Goal of the exercise: Write each entry down again precisely, skipping nothing.

[Data entries]
━━━━━━━━━━

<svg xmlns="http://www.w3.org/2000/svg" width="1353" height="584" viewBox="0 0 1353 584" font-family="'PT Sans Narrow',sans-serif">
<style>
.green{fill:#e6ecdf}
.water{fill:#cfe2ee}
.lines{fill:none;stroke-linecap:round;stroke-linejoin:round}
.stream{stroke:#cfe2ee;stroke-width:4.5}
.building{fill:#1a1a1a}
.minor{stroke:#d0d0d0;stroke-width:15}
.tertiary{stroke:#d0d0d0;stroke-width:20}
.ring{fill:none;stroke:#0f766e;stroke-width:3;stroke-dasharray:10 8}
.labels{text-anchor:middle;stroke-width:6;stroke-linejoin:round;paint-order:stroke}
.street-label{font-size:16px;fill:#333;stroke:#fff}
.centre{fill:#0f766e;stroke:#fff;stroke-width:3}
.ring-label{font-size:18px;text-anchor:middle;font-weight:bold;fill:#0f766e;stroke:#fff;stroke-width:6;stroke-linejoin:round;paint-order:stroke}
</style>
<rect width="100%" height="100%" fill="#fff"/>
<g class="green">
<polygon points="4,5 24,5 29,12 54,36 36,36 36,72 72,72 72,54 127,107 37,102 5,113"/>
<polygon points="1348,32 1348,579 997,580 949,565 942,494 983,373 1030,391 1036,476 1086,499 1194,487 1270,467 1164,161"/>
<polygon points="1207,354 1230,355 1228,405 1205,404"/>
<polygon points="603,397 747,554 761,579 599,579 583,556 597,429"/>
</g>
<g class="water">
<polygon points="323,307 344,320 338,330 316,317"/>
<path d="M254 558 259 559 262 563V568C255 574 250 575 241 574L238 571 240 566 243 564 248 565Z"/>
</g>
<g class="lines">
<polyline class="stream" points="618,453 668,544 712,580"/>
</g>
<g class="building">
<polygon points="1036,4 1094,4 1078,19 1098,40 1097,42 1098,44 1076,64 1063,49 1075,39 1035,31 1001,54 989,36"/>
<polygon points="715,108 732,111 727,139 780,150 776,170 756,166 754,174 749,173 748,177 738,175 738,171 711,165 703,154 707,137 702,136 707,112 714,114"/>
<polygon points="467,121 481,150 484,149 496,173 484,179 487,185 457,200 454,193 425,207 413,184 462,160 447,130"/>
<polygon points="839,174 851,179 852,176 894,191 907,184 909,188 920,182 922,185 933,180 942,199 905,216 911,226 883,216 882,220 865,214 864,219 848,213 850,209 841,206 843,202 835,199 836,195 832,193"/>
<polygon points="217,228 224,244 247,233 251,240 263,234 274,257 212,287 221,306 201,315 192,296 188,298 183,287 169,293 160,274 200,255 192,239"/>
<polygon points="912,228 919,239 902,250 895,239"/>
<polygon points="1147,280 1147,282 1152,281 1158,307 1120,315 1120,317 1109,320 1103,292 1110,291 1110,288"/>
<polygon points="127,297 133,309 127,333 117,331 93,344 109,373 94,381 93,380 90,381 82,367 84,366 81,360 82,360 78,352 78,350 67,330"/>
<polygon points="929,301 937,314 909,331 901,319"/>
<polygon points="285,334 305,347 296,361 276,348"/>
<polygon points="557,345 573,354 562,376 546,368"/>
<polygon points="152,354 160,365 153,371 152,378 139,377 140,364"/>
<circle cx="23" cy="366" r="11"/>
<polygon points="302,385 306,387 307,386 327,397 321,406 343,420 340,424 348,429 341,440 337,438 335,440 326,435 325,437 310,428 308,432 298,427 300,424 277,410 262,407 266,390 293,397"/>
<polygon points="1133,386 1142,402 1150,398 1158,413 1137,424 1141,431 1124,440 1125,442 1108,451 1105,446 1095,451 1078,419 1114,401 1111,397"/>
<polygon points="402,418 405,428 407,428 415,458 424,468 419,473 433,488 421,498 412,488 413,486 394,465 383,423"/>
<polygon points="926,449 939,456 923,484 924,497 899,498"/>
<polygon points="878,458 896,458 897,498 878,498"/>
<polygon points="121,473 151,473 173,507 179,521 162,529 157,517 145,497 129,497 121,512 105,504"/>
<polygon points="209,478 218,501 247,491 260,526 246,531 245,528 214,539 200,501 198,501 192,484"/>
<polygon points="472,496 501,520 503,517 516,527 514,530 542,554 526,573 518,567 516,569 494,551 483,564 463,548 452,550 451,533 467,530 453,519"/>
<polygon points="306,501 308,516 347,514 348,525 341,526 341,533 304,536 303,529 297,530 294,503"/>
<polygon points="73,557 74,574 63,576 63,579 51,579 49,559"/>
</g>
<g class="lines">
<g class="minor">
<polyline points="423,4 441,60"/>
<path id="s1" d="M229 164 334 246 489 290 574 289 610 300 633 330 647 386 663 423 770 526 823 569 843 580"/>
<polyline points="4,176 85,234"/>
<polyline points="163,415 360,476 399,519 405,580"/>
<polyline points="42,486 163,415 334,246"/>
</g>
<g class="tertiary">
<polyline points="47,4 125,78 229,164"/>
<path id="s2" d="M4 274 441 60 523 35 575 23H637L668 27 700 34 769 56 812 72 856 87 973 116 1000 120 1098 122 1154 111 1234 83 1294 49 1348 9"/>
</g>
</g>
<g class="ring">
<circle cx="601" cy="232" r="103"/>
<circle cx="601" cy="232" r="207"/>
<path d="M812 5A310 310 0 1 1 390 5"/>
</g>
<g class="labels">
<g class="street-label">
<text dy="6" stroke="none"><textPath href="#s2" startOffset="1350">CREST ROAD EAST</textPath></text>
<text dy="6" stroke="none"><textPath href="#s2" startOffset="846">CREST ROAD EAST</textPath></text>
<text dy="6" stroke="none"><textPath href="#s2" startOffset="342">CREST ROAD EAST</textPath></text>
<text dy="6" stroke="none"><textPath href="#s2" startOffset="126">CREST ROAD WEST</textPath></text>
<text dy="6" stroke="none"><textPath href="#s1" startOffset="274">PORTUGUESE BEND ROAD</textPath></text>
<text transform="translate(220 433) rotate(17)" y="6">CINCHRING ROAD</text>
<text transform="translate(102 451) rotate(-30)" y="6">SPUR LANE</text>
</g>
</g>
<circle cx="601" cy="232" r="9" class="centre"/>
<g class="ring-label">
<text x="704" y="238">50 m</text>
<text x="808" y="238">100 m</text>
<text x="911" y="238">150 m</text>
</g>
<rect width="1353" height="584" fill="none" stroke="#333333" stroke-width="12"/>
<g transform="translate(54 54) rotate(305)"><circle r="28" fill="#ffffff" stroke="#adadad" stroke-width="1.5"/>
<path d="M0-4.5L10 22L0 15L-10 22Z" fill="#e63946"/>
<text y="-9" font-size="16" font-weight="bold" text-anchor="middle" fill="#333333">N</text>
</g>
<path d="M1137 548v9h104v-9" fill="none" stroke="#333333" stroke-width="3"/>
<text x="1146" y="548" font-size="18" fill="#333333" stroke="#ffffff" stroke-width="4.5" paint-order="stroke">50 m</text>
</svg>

━━━━━━━━━━

Written answer:
<svg xmlns="http://www.w3.org/2000/svg" width="1353" height="584" viewBox="0 0 1353 584" font-family="'PT Sans Narrow',sans-serif">
<style>
.green{fill:#e6ecdf}
.water{fill:#cfe2ee}
.lines{fill:none;stroke-linecap:round;stroke-linejoin:round}
.stream{stroke:#cfe2ee;stroke-width:4.5}
.building{fill:#1a1a1a}
.minor{stroke:#d0d0d0;stroke-width:15}
.tertiary{stroke:#d0d0d0;stroke-width:20}
.ring{fill:none;stroke:#0f766e;stroke-width:3;stroke-dasharray:10 8}
.labels{text-anchor:middle;stroke-width:6;stroke-linejoin:round;paint-order:stroke}
.street-label{font-size:16px;fill:#333;stroke:#fff}
.centre{fill:#0f766e;stroke:#fff;stroke-width:3}
.ring-label{font-size:18px;text-anchor:middle;font-weight:bold;fill:#0f766e;stroke:#fff;stroke-width:6;stroke-linejoin:round;paint-order:stroke}
</style>
<rect width="100%" height="100%" fill="#fff"/>
<g class="green">
<polygon points="4,5 24,5 29,12 54,36 36,36 36,72 72,72 72,54 127,107 37,102 5,113"/>
<polygon points="1348,32 1348,579 997,580 949,565 942,494 983,373 1030,391 1036,476 1086,499 1194,487 1270,467 1164,161"/>
<polygon points="1207,354 1230,355 1228,405 1205,404"/>
<polygon points="603,397 747,554 761,579 599,579 583,556 597,429"/>
</g>
<g class="water">
<polygon points="323,307 344,320 338,330 316,317"/>
<path d="M254 558 259 559 262 563V568C255 574 250 575 241 574L238 571 240 566 243 564 248 565Z"/>
</g>
<g class="lines">
<polyline class="stream" points="618,453 668,544 712,580"/>
</g>
<g class="building">
<polygon points="1036,4 1094,4 1078,19 1098,40 1097,42 1098,44 1076,64 1063,49 1075,39 1035,31 1001,54 989,36"/>
<polygon points="715,108 732,111 727,139 780,150 776,170 756,166 754,174 749,173 748,177 738,175 738,171 711,165 703,154 707,137 702,136 707,112 714,114"/>
<polygon points="467,121 481,150 484,149 496,173 484,179 487,185 457,200 454,193 425,207 413,184 462,160 447,130"/>
<polygon points="839,174 851,179 852,176 894,191 907,184 909,188 920,182 922,185 933,180 942,199 905,216 911,226 883,216 882,220 865,214 864,219 848,213 850,209 841,206 843,202 835,199 836,195 832,193"/>
<polygon points="217,228 224,244 247,233 251,240 263,234 274,257 212,287 221,306 201,315 192,296 188,298 183,287 169,293 160,274 200,255 192,239"/>
<polygon points="912,228 919,239 902,250 895,239"/>
<polygon points="1147,280 1147,282 1152,281 1158,307 1120,315 1120,317 1109,320 1103,292 1110,291 1110,288"/>
<polygon points="127,297 133,309 127,333 117,331 93,344 109,373 94,381 93,380 90,381 82,367 84,366 81,360 82,360 78,352 78,350 67,330"/>
<polygon points="929,301 937,314 909,331 901,319"/>
<polygon points="285,334 305,347 296,361 276,348"/>
<polygon points="557,345 573,354 562,376 546,368"/>
<polygon points="152,354 160,365 153,371 152,378 139,377 140,364"/>
<circle cx="23" cy="366" r="11"/>
<polygon points="302,385 306,387 307,386 327,397 321,406 343,420 340,424 348,429 341,440 337,438 335,440 326,435 325,437 310,428 308,432 298,427 300,424 277,410 262,407 266,390 293,397"/>
<polygon points="1133,386 1142,402 1150,398 1158,413 1137,424 1141,431 1124,440 1125,442 1108,451 1105,446 1095,451 1078,419 1114,401 1111,397"/>
<polygon points="402,418 405,428 407,428 415,458 424,468 419,473 433,488 421,498 412,488 413,486 394,465 383,423"/>
<polygon points="926,449 939,456 923,484 924,497 899,498"/>
<polygon points="878,458 896,458 897,498 878,498"/>
<polygon points="121,473 151,473 173,507 179,521 162,529 157,517 145,497 129,497 121,512 105,504"/>
<polygon points="209,478 218,501 247,491 260,526 246,531 245,528 214,539 200,501 198,501 192,484"/>
<polygon points="472,496 501,520 503,517 516,527 514,530 542,554 526,573 518,567 516,569 494,551 483,564 463,548 452,550 451,533 467,530 453,519"/>
<polygon points="306,501 308,516 347,514 348,525 341,526 341,533 304,536 303,529 297,530 294,503"/>
<polygon points="73,557 74,574 63,576 63,579 51,579 49,559"/>
</g>
<g class="lines">
<g class="minor">
<polyline points="423,4 441,60"/>
<path id="s1" d="M229 164 334 246 489 290 574 289 610 300 633 330 647 386 663 423 770 526 823 569 843 580"/>
<polyline points="4,176 85,234"/>
<polyline points="163,415 360,476 399,519 405,580"/>
<polyline points="42,486 163,415 334,246"/>
</g>
<g class="tertiary">
<polyline points="47,4 125,78 229,164"/>
<path id="s2" d="M4 274 441 60 523 35 575 23H637L668 27 700 34 769 56 812 72 856 87 973 116 1000 120 1098 122 1154 111 1234 83 1294 49 1348 9"/>
</g>
</g>
<g class="ring">
<circle cx="601" cy="232" r="103"/>
<circle cx="601" cy="232" r="207"/>
<path d="M812 5A310 310 0 1 1 390 5"/>
</g>
<g class="labels">
<g class="street-label">
<text dy="6" stroke="none"><textPath href="#s2" startOffset="1350">CREST ROAD EAST</textPath></text>
<text dy="6" stroke="none"><textPath href="#s2" startOffset="846">CREST ROAD EAST</textPath></text>
<text dy="6" stroke="none"><textPath href="#s2" startOffset="342">CREST ROAD EAST</textPath></text>
<text dy="6" stroke="none"><textPath href="#s2" startOffset="126">CREST ROAD WEST</textPath></text>
<text dy="6" stroke="none"><textPath href="#s1" startOffset="274">PORTUGUESE BEND ROAD</textPath></text>
<text transform="translate(220 433) rotate(17)" y="6">CINCHRING ROAD</text>
<text transform="translate(102 451) rotate(-30)" y="6">SPUR LANE</text>
</g>
</g>
<circle cx="601" cy="232" r="9" class="centre"/>
<g class="ring-label">
<text x="704" y="238">50 m</text>
<text x="808" y="238">100 m</text>
<text x="911" y="238">150 m</text>
</g>
<rect width="1353" height="584" fill="none" stroke="#333333" stroke-width="12"/>
<g transform="translate(54 54) rotate(305)"><circle r="28" fill="#ffffff" stroke="#adadad" stroke-width="1.5"/>
<path d="M0-4.5L10 22L0 15L-10 22Z" fill="#e63946"/>
<text y="-9" font-size="16" font-weight="bold" text-anchor="middle" fill="#333333">N</text>
</g>
<path d="M1137 548v9h104v-9" fill="none" stroke="#333333" stroke-width="3"/>
<text x="1146" y="548" font-size="18" fill="#333333" stroke="#ffffff" stroke-width="4.5" paint-order="stroke">50 m</text>
</svg>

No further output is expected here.